I also think about the environment. Kurt Lewin said behavior is a function of the person and their environment. StrongSuits tries to bring in both to a degree, though it is more focused on the person and interpersonal communication and self-awareness. It also brings in the systemic lens because you are getting feedback from all people. You can also take it to a departmental or organizational level, and see what kinds of people you are hiring, where the gaps are, and where your biases are in terms of who you are rewarding and who you are not.
But it goes much wider than that. Other tools I have used in the past, like Lean Change and others, are always looking at the system, at how to make the environment and conditions in which people work better. That is not just about being nice to people or giving them perks. It is about how we do not get in people's way. How can we allow people to do the best thing they can do, in the best way, every day? How can they show up with their best strengths to the table, while the systems, processes, tools, reward systems, and structures are built in a way that enables them to be the best they can be?
KUMAR: And that is really the title of this interview. What can we do to prevent our best people from getting in each other's way? They are probably not doing it intentionally. They probably do not even know what they are doing is causing friction. And how do we remove that friction?
RYAN: I love that.
KUMAR: So how do people try out StrongSuits? Is it something you use an app for? Do you need training to use the tool set?

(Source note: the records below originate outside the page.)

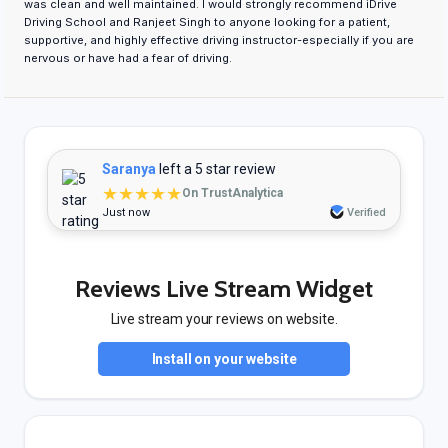
was clean and well maintained. I would strongly recommend iDrive
Driving School and Ranjeet Singh to anyone looking for a patient,
supportive, and highly effective driving instructor-especially if you are
nervous or have had a fear of driving.
Saranya
left a 5 star review
★★★★★
On TrustAnalytica
Just now
Verified
Reviews Live Stream Widget
Live stream your reviews on website.
Install on your website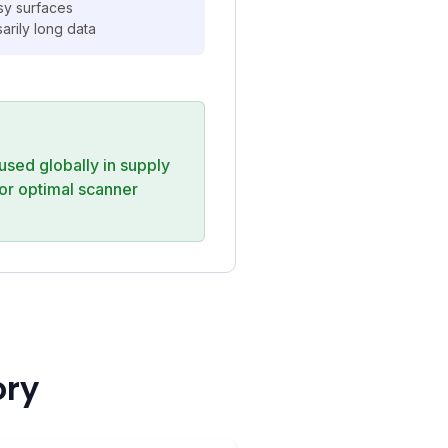
ssy surfaces
rily long data
 used globally in supply
or optimal scanner
ory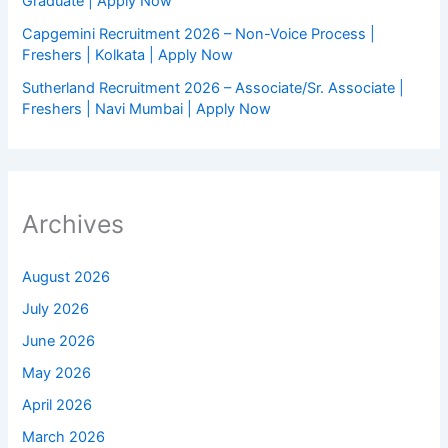
Graduate | Apply Now
Capgemini Recruitment 2026 – Non-Voice Process |
Freshers | Kolkata | Apply Now
Sutherland Recruitment 2026 – Associate/Sr. Associate |
Freshers | Navi Mumbai | Apply Now
Archives
August 2026
July 2026
June 2026
May 2026
April 2026
March 2026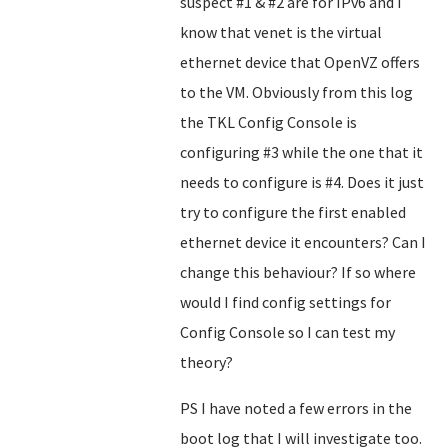
suspect #1 & #2 are for IPv6 and I
know that venet is the virtual
ethernet device that OpenVZ offers
to the VM. Obviously from this log
the TKL Config Console is
configuring #3 while the one that it
needs to configure is #4. Does it just
try to configure the first enabled
ethernet device it encounters? Can I
change this behaviour? If so where
would I find config settings for
Config Console so I can test my
theory?
PS I have noted a few errors in the
boot log that I will investigate too.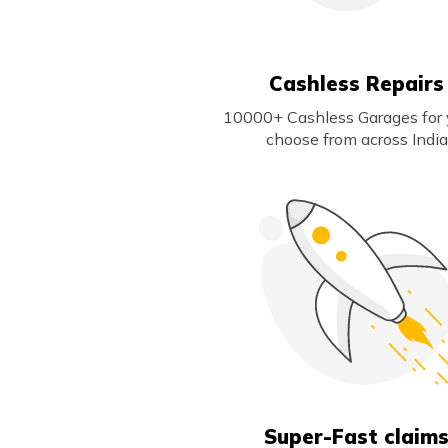
Cashless Repairs
10000+ Cashless Garages for 
choose from across India
Super-Fast claim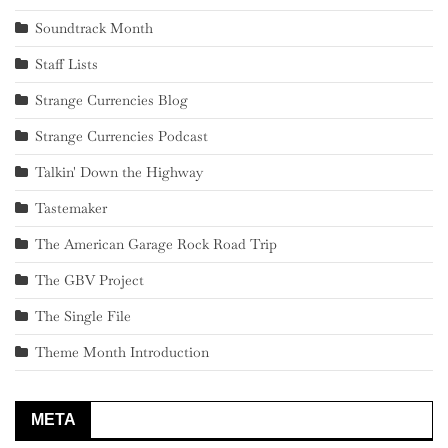
Soundtrack Month
Staff Lists
Strange Currencies Blog
Strange Currencies Podcast
Talkin' Down the Highway
Tastemaker
The American Garage Rock Road Trip
The GBV Project
The Single File
Theme Month Introduction
META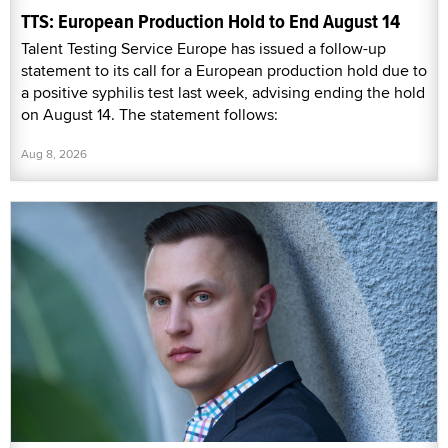
TTS: European Production Hold to End August 14
Talent Testing Service Europe has issued a follow-up
statement to its call for a European production hold due to
a positive syphilis test last week, advising ending the hold
on August 14. The statement follows:
Aug 8, 2026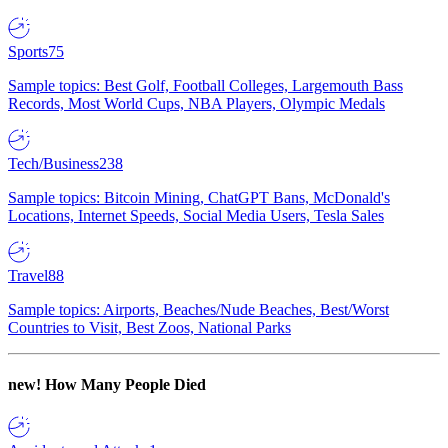
Sports
75
Sample topics: Best Golf, Football Colleges, Largemouth Bass
Records, Most World Cups, NBA Players, Olympic Medals
Tech/Business
238
Sample topics: Bitcoin Mining, ChatGPT Bans, McDonald's
Locations, Internet Speeds, Social Media Users, Tesla Sales
Travel
88
Sample topics: Airports, Beaches/Nude Beaches, Best/Worst
Countries to Visit, Best Zoos, National Parks
new!
How Many People Died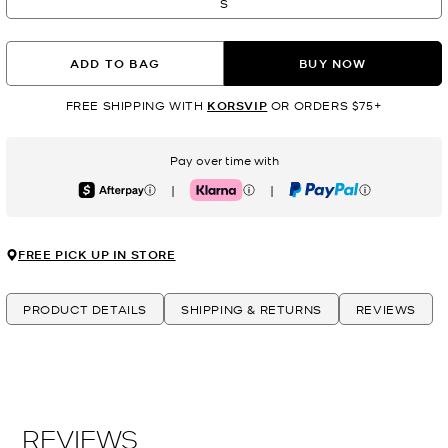
S
ADD TO BAG
BUY NOW
FREE SHIPPING WITH
KORSVIP
OR ORDERS $75+
Pay over time with
|
|
Afterpay
Klarna
PayPal
FREE PICK UP IN STORE
PRODUCT DETAILS
SHIPPING & RETURNS
REVIEWS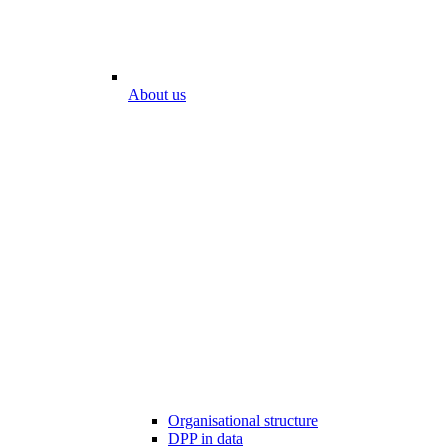
About us
Organisational structure
DPP in data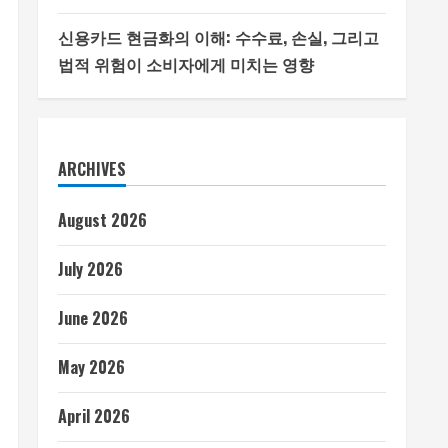
신용카드 현금화의 이해: 수수료, 손실, 그리고
법적 위험이 소비자에게 미치는 영향
ARCHIVES
August 2026
July 2026
June 2026
May 2026
April 2026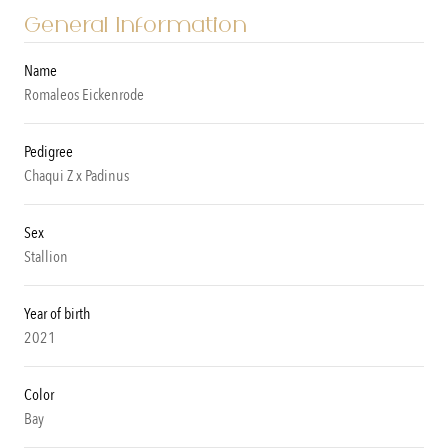
General Information
Name
Romaleos Eickenrode
Pedigree
Chaqui Z x Padinus
Sex
Stallion
Year of birth
2021
Color
Bay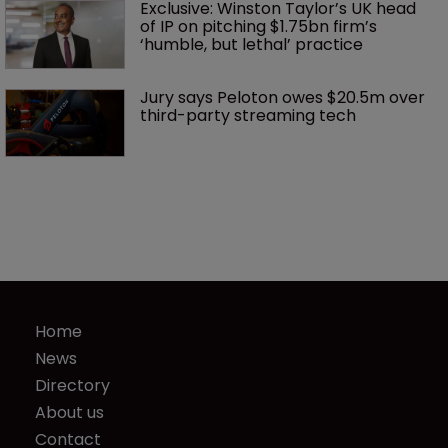
Exclusive: Winston Taylor’s UK head 
of IP on pitching $1.75bn firm’s 
‘humble, but lethal’ practice 
Jury says Peloton owes $20.5m over 
third-party streaming tech
Home
News
Directory
About us
Contact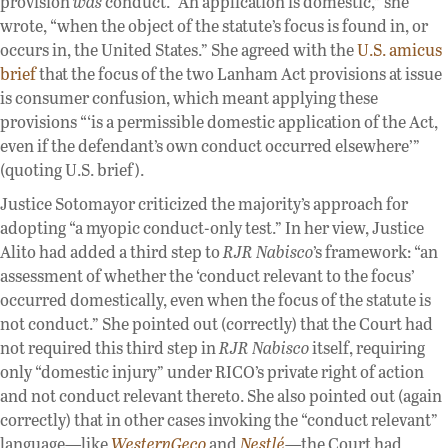
provision
was
conduct. “An application is domestic,” she
wrote, “when the object of the statute’s focus is found in, or
occurs in, the United States.” She agreed with the
U.S. amicus
brief
that the focus of the two Lanham Act provisions at issue
is consumer confusion, which meant applying these
provisions “‘is a permissible domestic application of the Act,
even if the defendant’s own conduct occurred elsewhere’”
(quoting U.S. brief).
Justice Sotomayor criticized the majority’s approach for
adopting “a myopic conduct-only test.” In her view, Justice
Alito had added a third step to
RJR Nabisco
’s framework: “an
assessment of whether the ‘conduct relevant to the focus’
occurred domestically, even when the focus of the statute is
not conduct.” She pointed out (correctly) that the Court had
not required this third step in
RJR Nabisco
itself, requiring
only “domestic injury” under RICO’s private right of action
and not conduct relevant thereto. She also pointed out (again
correctly) that in other cases invoking the “conduct relevant”
language—like
WesternGeco
and
Nestlé
—the Court had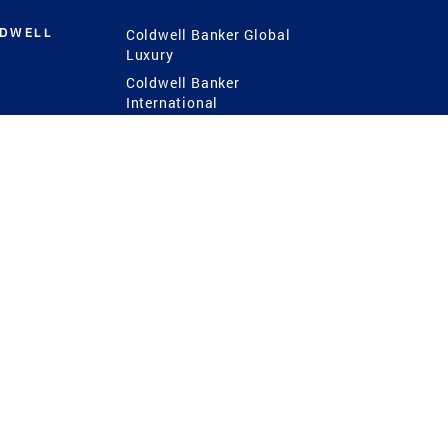
LDWELL
Coldwell Banker Global
Luxury
Coldwell Banker
International
Coldwell Banker Commercial
 Power
g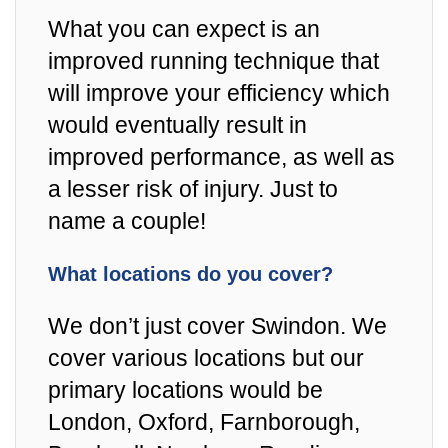
What you can expect is an
improved running technique that
will improve your efficiency which
would eventually result in
improved performance, as well as
a lesser risk of injury. Just to
name a couple!
What locations do you cover?
We don’t just cover Swindon. We
cover various locations but our
primary locations would be
London, Oxford, Farnborough,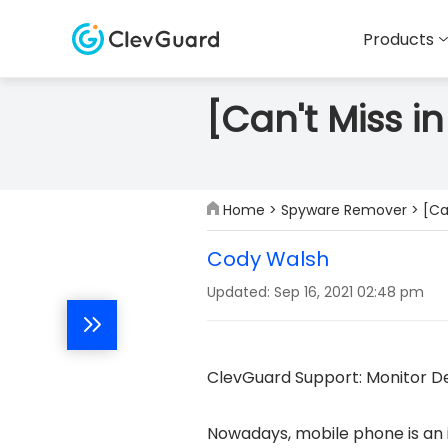
Products
[Can't Miss 
Home
>
Spyware Remover
> [Ca
Cody Walsh
Updated: Sep 16, 2021 02:48 pm
ClevGuard Support: Monitor De
Nowadays, mobile phone is an in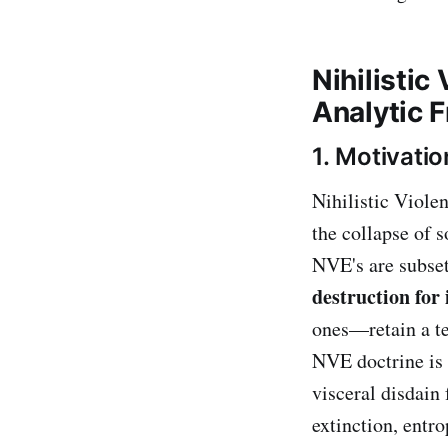
Nihilisti
Analytic 
1. Motivatio
Nihilistic Viole
the collapse of s
NVE's are subset
destruction for 
ones—retain a te
NVE doctrine is
visceral disdain
extinction, entr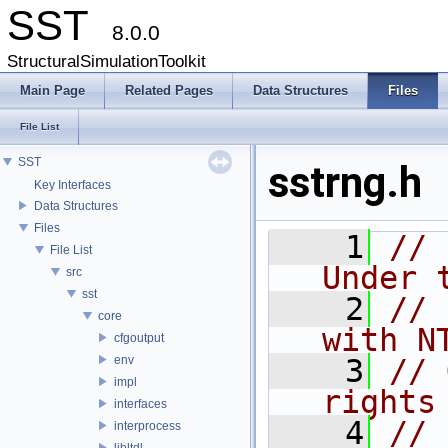
SST
8.0.0
StructuralSimulationToolkit
Main Page
Related Pages
Data Structures
Files
File List
SST
sstrng.h
Key Interfaces
Data Structures
Files
    1
// 
File List
Under 
src
sst
    2
// 
core
with N
cfgoutput
env
    3
// 
impl
rights
interfaces
    4
// 
interprocess
libltdl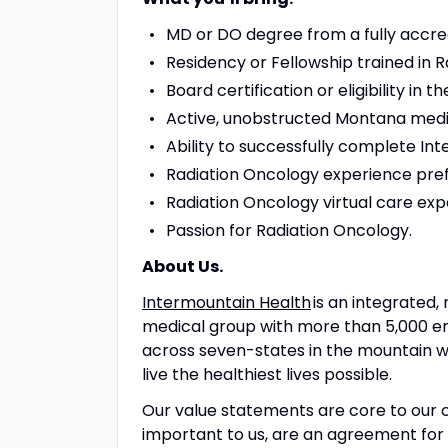
MD or DO degree from a fully accre
Residency or Fellowship trained in 
Board certification or eligibility in t
Active, unobstructed Montana medical
Ability to successfully complete In
Radiation Oncology experience pref
Radiation Oncology virtual care ex
Passion for Radiation Oncology.
About Us.
Intermountain Health
is an integrated, 
medical group with more than 5,000 e
across seven-states in the mountain we
live the healthiest lives possible.
Our value statements are core to our c
important to us, are an agreement for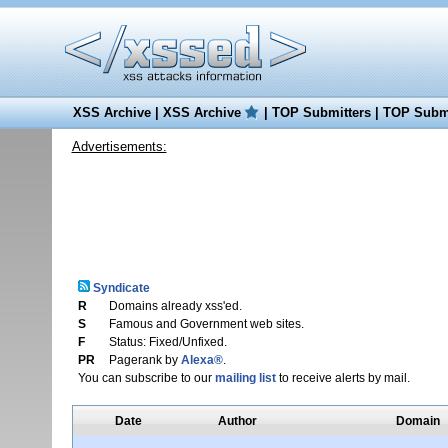
XSS Archive
|
XSS Archive
|
TOP Submitters
|
TOP Submi
Advertisements:
Syndicate
R
Domains already xss'ed.
S
Famous and Government web sites.
F
Status: Fixed/Unfixed.
PR
Pagerank by
Alexa®
.
You can subscribe to our
mailing list
to receive alerts by mail.
Date
Author
Domain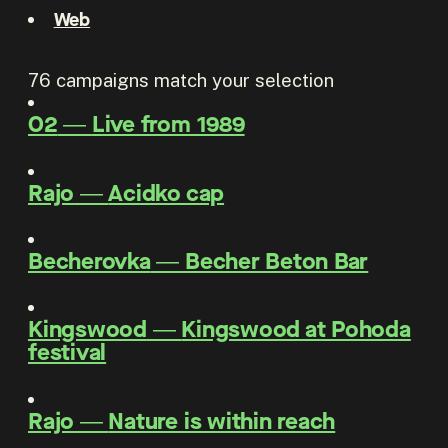
Web
76
campaigns match your selection
O2
―
Live from 1989
Rajo
―
Acidko cap
Becherovka
―
Becher Beton Bar
Kingswood
―
Kingswood at Pohoda
festival
Rajo
―
Nature is within reach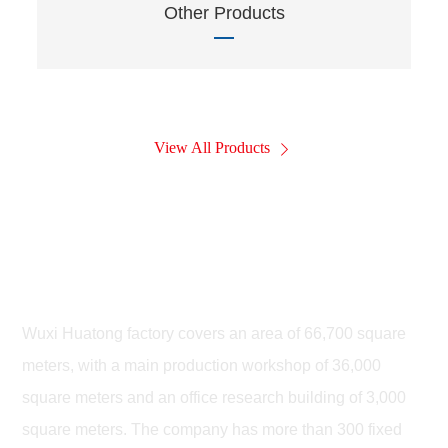
Other Products
View All Products
Wuxi Huatong Leiteng Highway
Machinery Co., LTD
Wuxi Huatong factory covers an area of 66,700 square
meters, with a main production workshop of 36,000
square meters and an office research building of 3,000
square meters. The company has more than 300 fixed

RYAN: The first and best way is always to just buy a deck of cards and start playing. You can get a physical deck at strongsuits.com, or a virtual deck, which gives you cards in PDF format optimized for online use. There is also a Miro board included, so you can just import it into Miro and play a game out of the box. A Mural version is coming as well.
The full multiplayer app is not yet available. We started with the single-player version, which you can access now, though as I said, that is not where the major benefit comes. The real benefit is from teams playing together.
If you want to get more involved, and you find that playing the game is starting to reveal things, you can get a free manual online along with the basic out-of-the-box games. If you want to go further into personality styles, communication styles, and conflict, we have certified facilitator training available in person over two days or spread out online. That makes you a certified StrongSuits facilitator with a facilitator manual and access to the community.
There is also a further level called a licensed partner, where you can train other people in StrongSuits and have the full licensing options to sell and resell it.
KUMAR: Wonderful. I am definitely going to check it out. I am interested in trying it with some of the teams I work with. How do people get a hold of you, Ryan? Is LinkedIn the best place?
RYAN: Yes, LinkedIn is the best place for me personally. You can also reach me or any of the licensed partners through strongsuits.com.
KUMAR: Anything I have not asked you that you would like to share with the audience?
RYAN: No, I think it has been a great conversation. I could always go on, but there is nothing I can think of that was not addressed. So, yeah.
KUMAR: Well, I really appreciate you coming on the show. For those of you still here, check out strongsuits.com. It seems like a really valuable tool to help teams assess themselves and improve their communication. Teams are the lifeblood of an organization, and anything that helps them communicate better and build and share value with the rest of the organization can only be a good thing. I am personally looking forward to trying it out, and I hope you are too. Thanks again for joining us, Ryan, and we will see everyone on our next show.
RYAN: Thanks, Kumar. Thanks, everyone.